### TRAVAUX DEMANDÉS:
• a. Répondez à ces questions sur l'extrait consacré au secteur bancaire tchadien :
(i) Combien d'habitants compte-t-on par agence bancaire au Tchad ?
(ii) Combien de déposants pour 1.000 adultes l'Afrique subsaharienne compte-t-elle ?
(iii) À combien se sont élevés les titres publics détenus par les institutions bancaires nationales sur la période 2006-2013 ?
• b. Recopiez fidèlement le passage de l'extrait sur le secteur bancaire tchadien qui va de « En outre, des » jusqu'à « des grandes villes. ».

Bien qu’en forte croissance, plusieurs obstacles freinent son élan

En dépit d’une croissance éloquente depuis le début des années 2000, le secteur doit trouver des relais de croissance. En effet, en dehors des ONG, la clientèle des banques tchadiennes se limite à l’Etat et les grandes entreprises (une bonne dizaine de multinationales). Ces chiffres traduisent une dure réalité: les PME/PMI et les particuliers au Tchad ne sont pas pour la plupart bancarisés.

En ce qui concerne les particuliers, bien que la volonté de l’Etat de doter l’ensemble des fonctionnaires d’un compte bancaire se poursuive, le faible niveau des salaires de ces derniers ne leur permet pas forcement de constituer une épargne. En effet, lorsque les virements sont effectués, les fonctionnaires les retirent souvent tout en une seule fois. En plus de cela, l’incapacité de fournir des garanties empêchent l’octroi des prêts aux particuliers et PME/PMI.

En outre, des obstacles structurels freinent ce développement. La plupart des banques n’ont des agences que dans les principales villes du pays. De ce fait, le pays ne compte qu’une quarantaine d’agences correspondant à un ratio de plus de 250 mille habitants par agence contre 74 mille en zone CEMAC. Les problèmes de sécurité et la taille du pays expliquent aussi la frilosité des banques en dehors des grandes villes.

Mais très limité par rapport à la zone CEMAC et à l’Afrique subsaharienne

Les indicateurs de développement financier corroborent cet état de fait. Le FMI montre que les indicateurs d’intermédiation financière continuent certes de s’améliorer mais ils restent nettement inférieurs à ceux des autres pays de la CEMAC (Rapport article IV 2014). Ainsi, on constate un taux d’accès faible aux services financiers avec moins de 22 déposants pour 1.000 adultes (contre 128 pour l’Afrique subsaharienne (ASS)), moins de 3 emprunteurs pour 1.000 adultes (contre 21 pour l’ASS) et moins d’une agence de banque commerciale pour 100.000 adultes (contre 3,7 pour l’ASS).

Etat: un client majeur avec le développement du marché des titres publics en zone CEMAC

Après la fin des dispositifs d’avance statutaires dans la zone CEMAC et ce sur la recommandation du FMI, l’Etat tchadien a eu recours de plus en plus au marché financier en émettant des titres publics. Cela a entrainé le développement du marché boursier qui est un dispositif innovant permettant à l’Etat de financer son déficit ainsi que ses besoins de trésorerie courante.

Pour le Tchad, cela s’est traduit essentiellement par l’émission des bons du trésor à maturité variable détenus par quelques banques nationales. Sur la période 2006-2013 par exemple, les titres publics détenus par les institutions bancaires nationales se sont élevés à plus de 76 milliards de FCFA, ce qui est bien inférieur aux crédits directs accordés directement à l’Etat.

### DONNÉES ENREGISTRÉES:

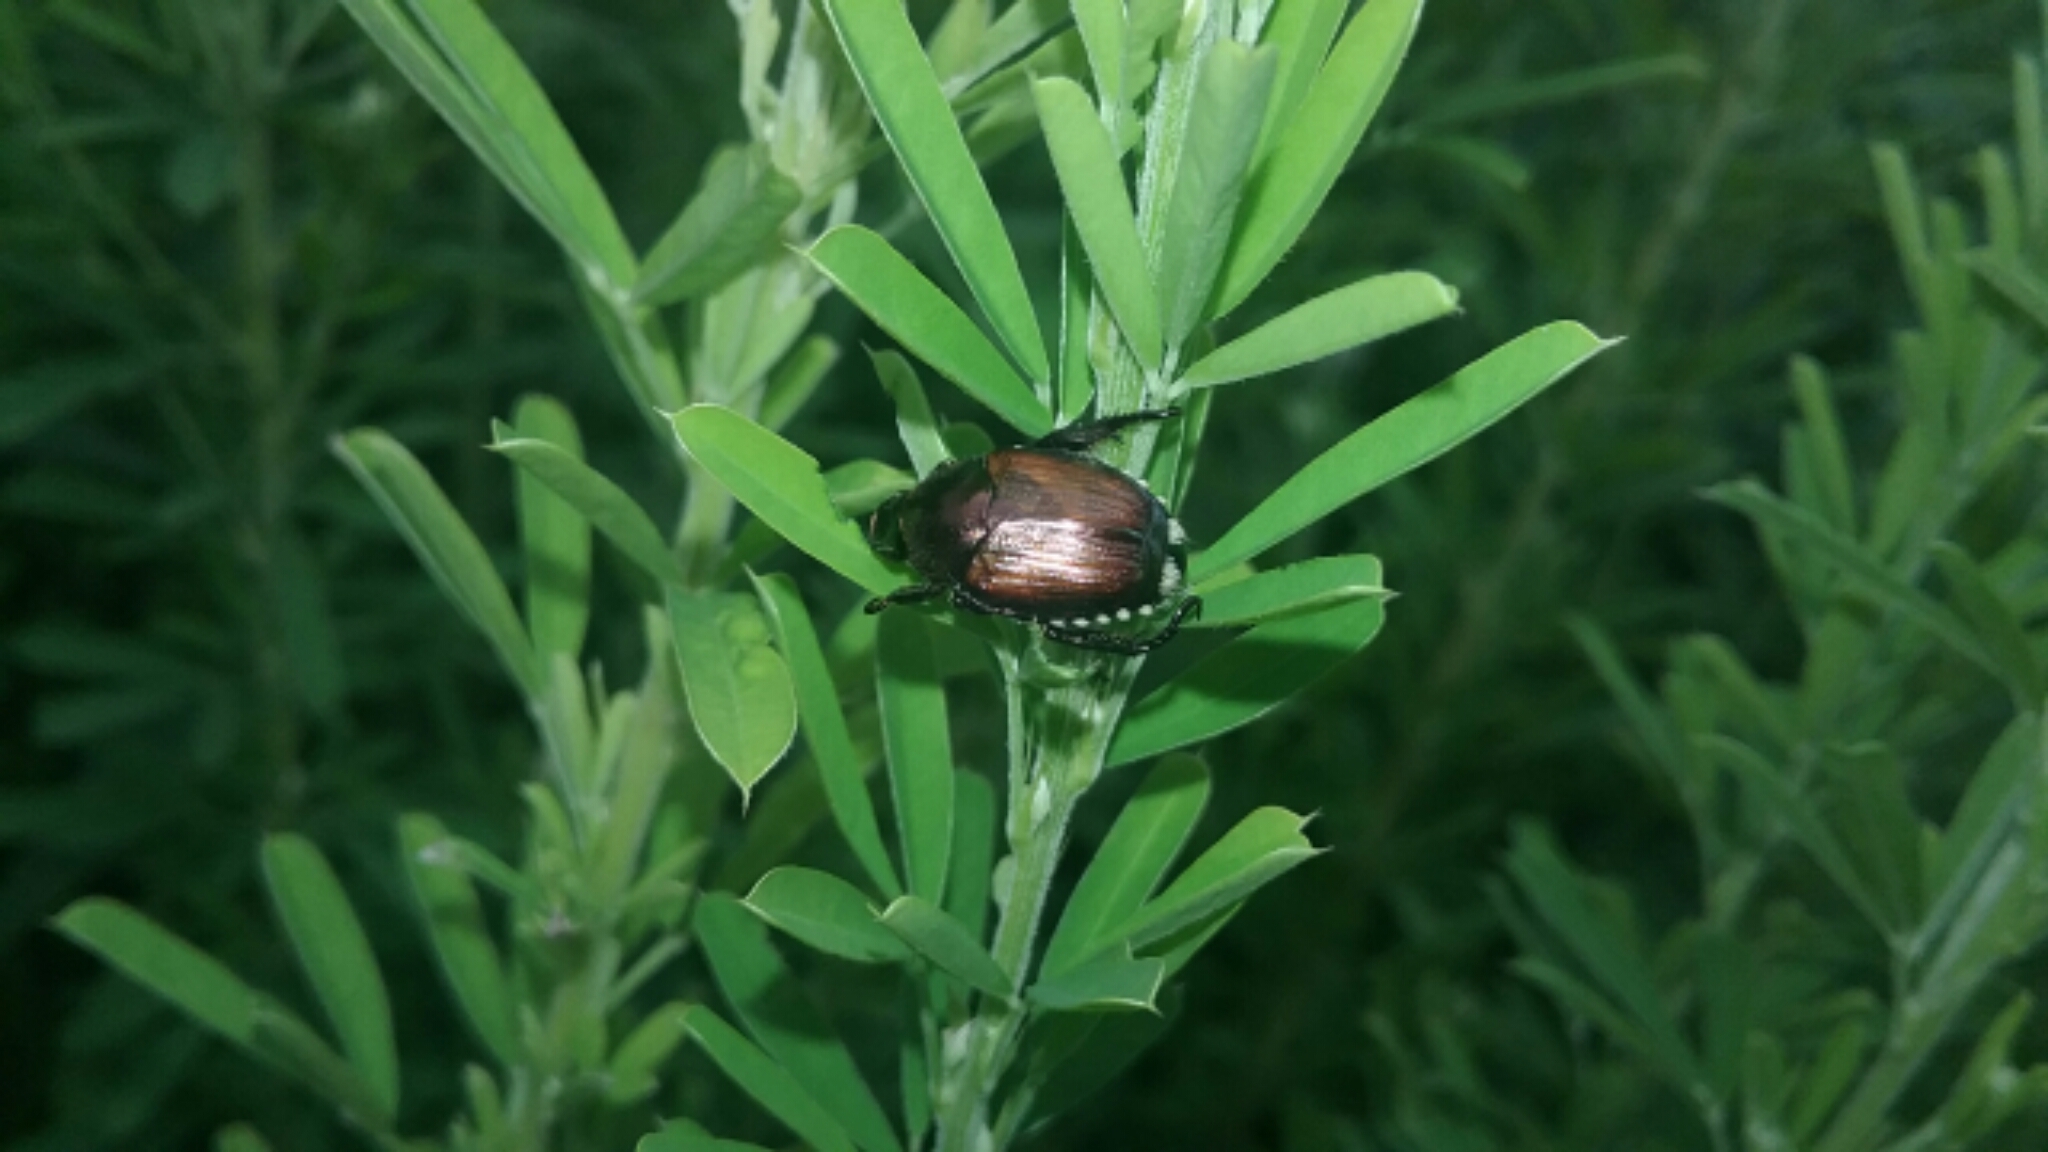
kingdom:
--
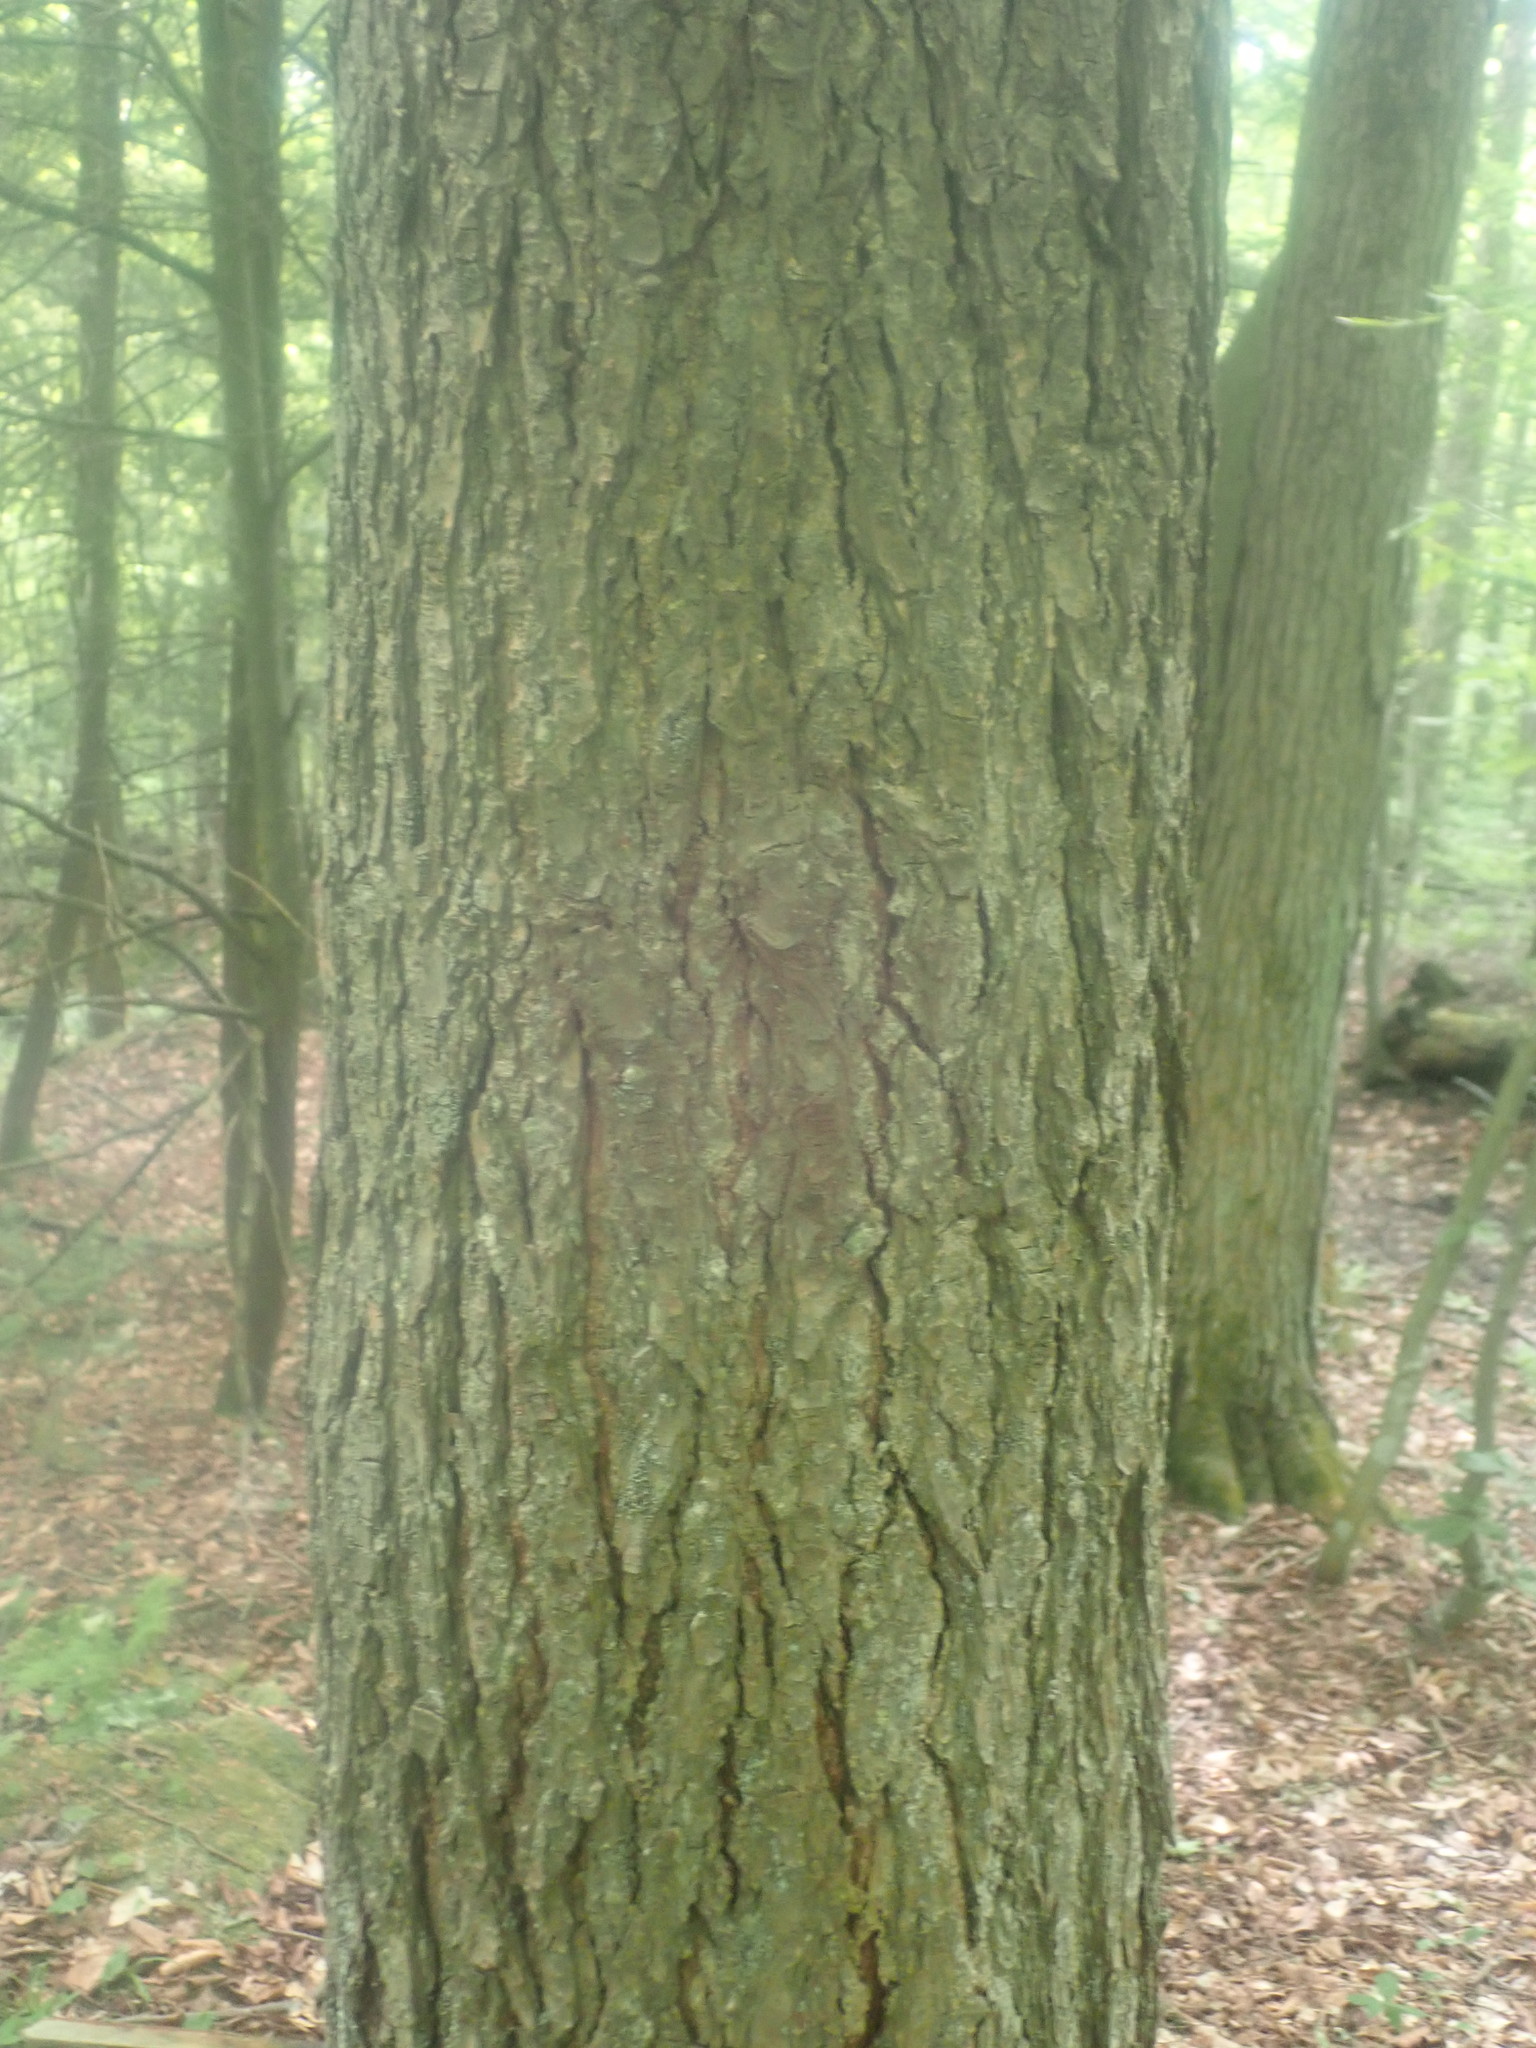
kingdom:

### RÉSULTATS PAR TÂCHE:
• a.
(i) Plus de 250 mille habitants par agence.
(ii) 128 déposants pour 1.000 adultes.
(iii) À plus de 76 milliards de FCFA.

• b.
En outre, des obstacles structurels freinent ce développement. La plupart des banques n’ont des agences que dans les principales villes du pays. De ce fait, le pays ne compte qu’une quarantaine d’agences correspondant à un ratio de plus de 250 mille habitants par agence contre 74 mille en zone CEMAC. Les problèmes de sécurité et la taille du pays expliquent aussi la frilosité des banques en dehors des grandes villes.